* Required work: Quote the data below in full, minus the images.

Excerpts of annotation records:
○ ○ ○ ○ ○

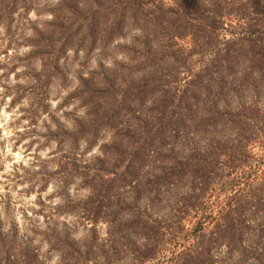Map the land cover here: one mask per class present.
Wrapping results in <instances>:
<instances>
[{
	"label": "trees",
	"instance_id": "trees-1",
	"mask_svg": "<svg viewBox=\"0 0 264 264\" xmlns=\"http://www.w3.org/2000/svg\"><path fill=\"white\" fill-rule=\"evenodd\" d=\"M168 1L129 0L125 11L127 0H118L116 21L101 34L94 31L98 15L86 17L89 49L133 32L115 46L141 67L135 70L144 79L135 86L138 93L154 96L142 146L146 155L162 154L146 176L138 169L131 179L118 174L136 194L146 187L138 197L143 206L133 212L135 206H120L114 212L125 210V221L113 220L100 242L66 243L78 256L64 255L56 264H264V202L245 192L253 181L264 186V149L257 155L248 148L255 141L264 145V0ZM157 92L162 98L154 104ZM217 128L242 136L245 148L237 159L243 175L233 172L235 158L223 165L201 152L199 143ZM178 142L190 150L178 153ZM134 161L135 167L146 162ZM11 247L7 242L3 253L8 264H43L24 249L15 261Z\"/></svg>",
	"mask_w": 264,
	"mask_h": 264
},
{
	"label": "rangeland",
	"instance_id": "rangeland-1",
	"mask_svg": "<svg viewBox=\"0 0 264 264\" xmlns=\"http://www.w3.org/2000/svg\"><path fill=\"white\" fill-rule=\"evenodd\" d=\"M117 2L0 0V264H8L3 254L7 242L15 261L21 249L36 252L43 264H56L64 255L77 257L66 243L100 242L113 220L129 217L125 210L114 211L125 204L135 206L130 212L143 206L138 197L146 187L136 194L118 175L125 172L131 179L130 172L138 169L146 176L155 156L162 154L146 155L142 146L150 136L147 107L154 96L138 93L135 86L144 79L135 70L141 67L115 46L126 43L133 32L105 50L99 43L89 49L85 37L87 15H98L94 31L101 34V27L108 29L116 21ZM155 95L154 104L162 98ZM152 113L161 114L158 109ZM206 136L198 142L201 152L223 165L235 158L239 165L233 172L243 175L245 167L237 159L245 148L242 136L226 128ZM178 145V153L190 150L187 143ZM248 148L259 155L264 145L255 141ZM139 158L146 162L135 167ZM181 190L171 186L172 192ZM246 190L248 197L264 202L263 185L258 189L253 181Z\"/></svg>",
	"mask_w": 264,
	"mask_h": 264
}]
</instances>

○ ○ ○ ○ ○

* Answer to the problem:
Map the land cover here: one mask per class present.
Wrapping results in <instances>:
<instances>
[{
	"label": "trees",
	"instance_id": "trees-1",
	"mask_svg": "<svg viewBox=\"0 0 264 264\" xmlns=\"http://www.w3.org/2000/svg\"><path fill=\"white\" fill-rule=\"evenodd\" d=\"M168 1L129 0L125 11L127 0H118L116 21L101 34L94 31L98 15L86 17L89 49L133 32L115 46L141 67L135 70L144 79L135 86L138 93L154 96L142 146L146 155L162 154L146 176L138 169L131 179L118 174L136 194L146 187L138 197L143 206L133 212L135 206H120L114 212L125 210V221L113 220L100 242L66 243L78 256L64 255L56 264H264V202L245 192L253 181L264 186V149L257 155L248 148L255 141L264 145V0ZM157 92L162 98L154 104ZM217 128L242 136L245 148L237 159L243 175L233 172L235 158L223 165L201 152L199 143ZM178 142L190 150L178 153ZM134 161L135 167L146 162ZM11 247L7 242L3 253L8 264H43L24 249L15 261Z\"/></svg>",
	"mask_w": 264,
	"mask_h": 264
},
{
	"label": "rangeland",
	"instance_id": "rangeland-1",
	"mask_svg": "<svg viewBox=\"0 0 264 264\" xmlns=\"http://www.w3.org/2000/svg\"><path fill=\"white\" fill-rule=\"evenodd\" d=\"M117 2L0 0V264H8L3 254L7 242L15 261L21 249L36 252L43 264H56L64 255L77 257L66 243L100 242L113 220L129 217L125 210L114 211L125 204L135 206L130 212L143 206L138 197L146 187L136 194L118 175L125 172L131 179L130 172L138 169L146 176L155 156L162 154L146 155L142 146L150 136L147 107L154 96L138 93L135 86L144 79L135 70L141 67L115 46L126 43L133 32L105 50L99 43L89 49L85 37L87 15H98L94 31L101 34V27L108 29L116 21ZM155 95L154 104L162 98ZM152 113L161 114L158 109ZM206 136L198 142L201 152L223 165L235 158L239 165L233 172L243 175L245 167L237 159L245 148L242 136L226 128ZM178 145V153L190 150L187 143ZM248 148L259 155L264 145L255 141ZM139 158L146 162L135 167ZM181 190L171 186L172 192ZM246 190L248 197L264 202L263 185L258 189L253 181Z\"/></svg>",
	"mask_w": 264,
	"mask_h": 264
}]
</instances>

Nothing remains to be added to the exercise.